AcademySoftwareFoundation / OpenCue

A render management system you can deploy for visual effects and animation productions.
https://www.opencue.io
Apache License 2.0
832 stars 202 forks source link

RQD assumes it's hostname is reachable by Cuebot #1510

Open KernAttila opened 2 months ago

KernAttila commented 2 months ago

Describe the bug

Hi all ! When launched, RQD sends a host report to Cuebot stating its hostname. But Cuebot cannot reach the RQD machine back (and doesn't know it). In most scenarios it works, but on my setup, machines are able to communicate only via a host nickname, they cannot see the other machines via their local hostname. (I'm using NordVPN meshnet feature to emulate a local network, I guess it should behave the same on other VPN solutions.)

To Reproduce (with all machines on nordvpn meshnet, or any vpn I guess)

  1. Clear host list on cuebot
  2. Launch RQD -> host appears in cuecommander
  3. Lock the machine via cuecommander -> error, cannot communicate
  4. Host cannot receive jobs.

Under the hood

  1. RQD sends a host report with its hostname.
  2. Cuebot saves/updates the host and its stats in the database.
  3. RQD continues to send reports saying its alive.
  4. Cuebot thinks the machine is available but does not test.

Expected behavior Send a hostname that Cuebot can reach. Suggestion: do a handshake

  1. On launch, RQD sends all known hostnames to Cuebot.
  2. Cuebot pings back each one and uses the first that responds.
  3. Cuebot sends a "gotcha, here's your reachable hostname" to RQD
  4. RQD saves that value internally and uses it for its next reports.
  5. Cuebot can now reach the RQD host.

Version Number Dev

lithorus commented 2 months ago

Have you tried using the RQD_USE_IP_AS_HOSTNAME in rqd.conf?

KernAttila commented 2 months ago

Thanks @lithorus, this worked. Cuebot can now identify the proper host running RQD using its IP address. Though it would be nice to be able to keep the identifier tied to the hostname in such scenario. IP is ok, but often the hostnames convey meaning in an infrastructure. Do you think it would be worth the little compute overhead to have this feature ?

Maybe it could be tested only if there is no deliberate overrides in rqd.conf, like RQD_USE_IP_AS_HOSTNAME=False and OVERRIDE_HOSTNAME is not set.

The full story is that I stumbled on this issue while working on a tray icon for OpenCue and I need to make sure I can reach the machine properly through the server, so I had to implement such logic and thought it could be a useful addition to the RQD codebase.

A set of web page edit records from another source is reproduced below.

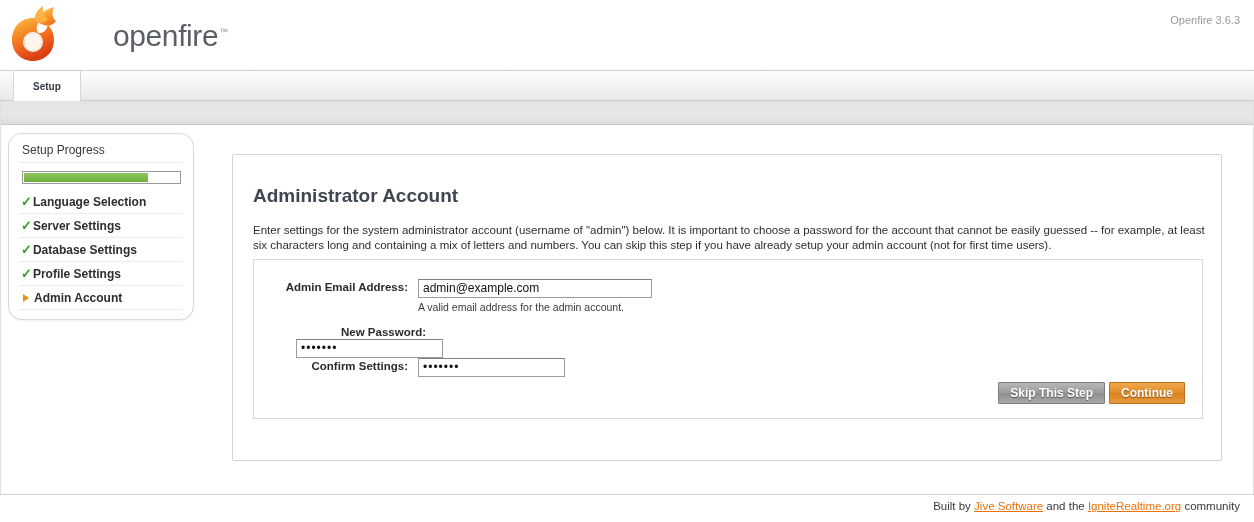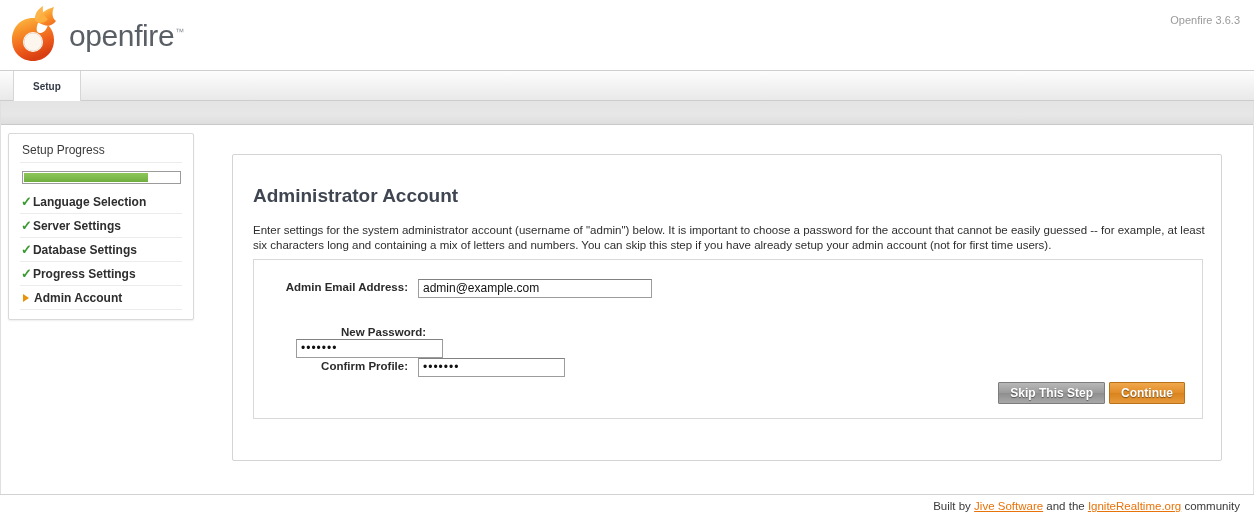--- a/index.html
+++ b/index.html
@@ -13,21 +13,21 @@
 
   #page { position: relative; width: 1254px; height: 522px; background:#fff; }
 
   
   .header {
     position: absolute; left:0; top:0; width:1254px; height:71px;
     background:#ffffff; border-bottom:1px solid #cfcfcf;
   }
   .logo-wrap {
     position:absolute; left:9px; top:6px;
-    display:flex; align-items:center;
+    display:flex; align-items:center;gap:44px;
   }
   .logo-mark { width:52px; height:56px; display:block; }
   .logo-text {
     font-size:30px; color:#5a5f66; font-weight:400;
     letter-spacing:-0.4px; margin-left:8px; line-height:1;
     position:relative; top:2px;
   }
   .logo-tm {
     font-size:9px; color:#8a8f96; vertical-align:super;
     margin-left:1px; letter-spacing:0;
@@ -57,21 +57,21 @@
     position:absolute; left:0; top:101px; width:1254px; height:24px;
     background:linear-gradient(to bottom,#e4e4e4 0%,#e7e7e7 60%,#dedede 100%);
     border-bottom:1px solid #c9c9c9;
   }
 
   
   .sidebar {
     position:absolute; left:8px; top:133px; width:186px;
     background:#ffffff;
     border:1px solid #d9d9d9;
-    border-radius:2px;
+    border-radius:14px;
     box-shadow:0 1px 2px rgba(0,0,0,0.07);
     padding:7px 11px 9px 11px;
   }
   .sidebar-title {
     font-size:12px; color:#3a3a3a; padding:2px 0 5px 2px;
     border-bottom:1px solid #ececec;
   }
   .progress-outer {
     margin:8px 1px 6px 2px;
     height:13px; width:159px;
@@ -250,51 +250,52 @@
     <div class="side-item">
       <span class="check">✓</span>
       <span>Server Settings</span>
     </div>
     <div class="side-item">
       <span class="check">✓</span>
       <span>Database Settings</span>
     </div>
     <div class="side-item">
       <span class="check">✓</span>
-      <span>Progress Settings</span>
+      <span>Profile Settings</span>
     </div>
     <div class="side-item">
       <span class="arrow"></span>
       <span>Admin Account</span>
     </div>
   </div>
 
   <div class="main-panel">
 
     <div class="main-title">Administrator Account</div>
     <div class="main-desc">Enter settings for the system administrator account (username of "admin") below. It is important to choose a password for the account that cannot be easily guessed -- for example, at least six characters long and containing a mix of letters and numbers. You can skip this step if you have already setup your admin account (not for first time users).</div>
 
     <div class="form-box">
 
       <div class="form-row" style="left:14px; top:18px;">
         <div class="form-label">Admin Email Address:</div>
         <div class="field-col">
           <input class="txt-input email-input" type="text" value="admin@example.com" style="">
+          <div class="help-text">A valid email address for the admin account.</div>
         </div>
       </div>
 
       <div class="form-row" style="left:32px; top:63px;flex-direction:column;">
         <div class="form-label">New Password:</div>
         <div class="field-col">
           <input class="txt-input pw-input" type="text" value="•••••••" style="">
         </div>
       </div>
 
       <div class="form-row" style="left:14px; top:97px;">
-        <div class="form-label">Confirm Profile:</div>
+        <div class="form-label">Confirm Settings:</div>
         <div class="field-col">
           <input class="txt-input pw-input" type="text" value="•••••••" style="">
         </div>
       </div>
 
       <div class="btn-row">
         <button class="btn btn-skip">Skip This Step</button>
         <button class="btn btn-continue">Continue</button>
       </div>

DiegoTavares commented 2 months ago

I think using the RQD_USE_IP_AS_HOSTNAME feature is a work around this issue, but I'm not against a new feature with the proposed handshake mechanism. This being sad, I'm changing the status of this issue to feature request.

When implementing this, please keep in mind the possibility of a future design where rqd will not directly interact with cuebot using grpc, but use a queueing mechanism (eg. Kafka), and Cuebot will continue to interact directly with Rqd using grpc.

lithorus commented 2 months ago

Are there any plans on doing single direction connection instead of bi-directional communication between cuebot and rqd? That would also solve it (and also make a network admin happy)..